The chances are that you’ve been there yourself.  Most of us have taken standardized tests at one time or another in our lives.  The problem with these tests is that they don’t really measure knowledge or ability–rather, they test memorization skills and our test-taking abilities.  Anyone who suffers from test anxiety or whose memory isn’t as strong as another person’s is at a huge disadvantage when it comes to these tests.  My hope is that one day the tests go the way of the dinosaur, disappearing from the planet.

That’s my hope.  But my point is different.  We all are judged all through our lives on criteria that are established by other people, and much of who we are is a result of trying to meet those criteria.  Very rarely are we judged on what truly comes from inside of us–what are truly unique creations of the beings that we are.  Very often we are judged on what other people think we should be, as students, workers, spouses, parents, or any of the other roles that we play in our lives.

And the tragedy is that we allow ourselves to be judged by these outside standards, and we accept such judgments as the truth.

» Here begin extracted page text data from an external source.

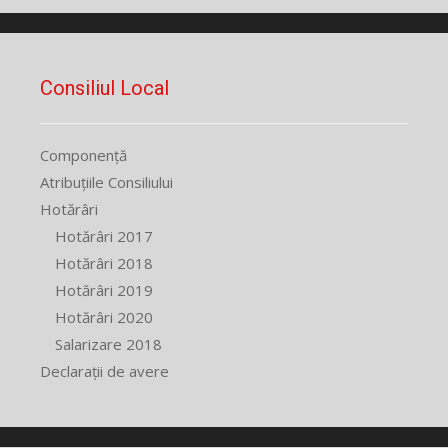
Consiliul Local
Componență
Atribuțiile Consiliului
Hotărâri
Hotărâri 2017
Hotărâri 2018
Hotărâri 2019
Hotărâri 2020
Salarizare 2018
Declarații de avere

I do not run my classrooms in the same ways that other teachers do.  Some of those other teachers would definitely say that my classes don’t have enough “discipline” in them, and they’d do their best to change what I do if they were to be in one of my classes.  But my major concern in my classes is to treat my students with respect and dignity–and I honestly don’t feel that I can do that if I’m trying to control their behavior every moment of every class.  My students do learn, but I try to see their learning in things other than tests and papers.

The most important thing to me, though, is that I’ve found the confidence and knowledge to reject certain paradigms about classroom management and to trust my own instincts about how I should run my classes and treat my students.  And it truly doesn’t bother me if anyone criticizes my approach–it’s a result of a combination of who I am, what I’ve learned in my degree work, and what my experience tells me is effective and ineffective.

Who are you?  What works for you in what you do?  Are you willing to stand up for what you do and how you do it?  Are you willing to accept yourself for exactly who you are–and celebrate your uniqueness, being proud of who you are and what you do?  When you reach the point of being accepting of yourself and your gifts, you’ll definitely find life to be a much more exciting and joyful place for you, as you create beautiful expressions of who you are in all that you do.

You know that I don't believe that anyone has ever taught anything
to anyone.  I question the efficacy of teaching.  The only thing
that I know is that anyone who wants to learn will learn.  And maybe
a teacher is a facilitator, a person who puts things down and shows
people how exciting and wonderful it is and asks them to eat.